While it’s possible to win through encounters using the hand-cannon and shotgun, it’s much more sensible to use stealth and surprise to your advantage. In fact, the game actively encourages this, with a new plasmid, Peeping Tom, that allows Elizabeth to turn invisible or glimpse enemies through walls, and a new crossbow weapon that’s great for silent attacks.
Ammo for the latter is thin on the ground, but scavenge hard and you'll get by. This new emphasis on stealth is smart and effective, and those who like to play Deus Ex, Dishonored or Thief the quiet way will find a mode devoted just to them.
Put it all together and you have a smart, new take on Bioshock, happy to revisit areas of past games and shed new light on previous events – even if the word 'previous' makes precious little sense in the context of Bioshock.
It’s genuinely tense, constantly engaging and much better paced than Episode One, even though it doubles the running time. There’s still not much opportunity to develop Elizabeth’s plasmid powers, but there’s certainly plenty of room to experiment with those you’re given, and new variations on the plasmids and weaponry keep the toybox growing the whole way through.
Not all of the adjustments to the Bioshock storyline work, and one feels oddly apologetic, as if Ken Levine and Co have felt the need to soften one particular portrayal. It’s a well-meaning and necessary decision, but the way it's been done feels clumsy and jarring.
Still, there’s so much good stuff going on elsewhere that we’ll let it slide. The climax isn’t quite as jaw-dropping as Bioshock Infinite’s, but then it's hard to think of many games that might qualify. It’s still thought-provoking and powerful and, as with Infinite, there will be a lot of theorising and explaining going on in the next few weeks.
Unfortunately, the debate might still also take in value. Each episode comes in at £11.99, which means you’re still talking about £24 for roughly five to eight hours worth of play, depending on how determined you are to extract every last morsel of Bioshock goodness.
Buying the season pass cuts this down to a much more manageable £15.99 for both, but this still isn’t the biggest expansion we’ve ever played. Overall, though, we’d say it’s worth it. Episode One is perfectly solid, and Episode Two virtually unmissable if you’re any kind of Bioshock devotee.
Given that this is probably the last gasp of a drowning city and the end of an exceptional series, Burial at Sea makes an effective capstone.
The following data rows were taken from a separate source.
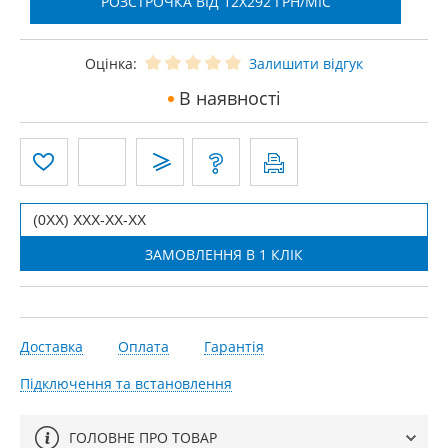
РОЗСТРОЧКА ВІД 12X292 ГРН/МІС
Оцінка:
Залишити відгук
В наявності
Доставка
Оплата
Гарантія
Підключення та встановлення
ГОЛОВНЕ ПРО ТОВАР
There might not be hours and hours of gameplay hidden in there, but there’s no shortage of brilliance, beauty, intelligence, philosophy and wonder. And in the end, isn’t that what Bioshock was all about?
If this is goodbye to the Bioshock saga, then Burial at Sea is a fitting funerary piece. Episode One isn’t that strong or imaginative, but makes up what it lacks in gameplay with its vision of Rapture and a storyline that packs one killer punch.
Episode Two makes the whole thing worth it, not simply expanding on the Bioshock universe, but giving you a different style of gameplay and a story that puts the whole construct in new light. If you hate all things Bioshock, prepare to hate some more, but if you’ve loved it, this is just one more essential piece in one of gaming's greatest puzzles.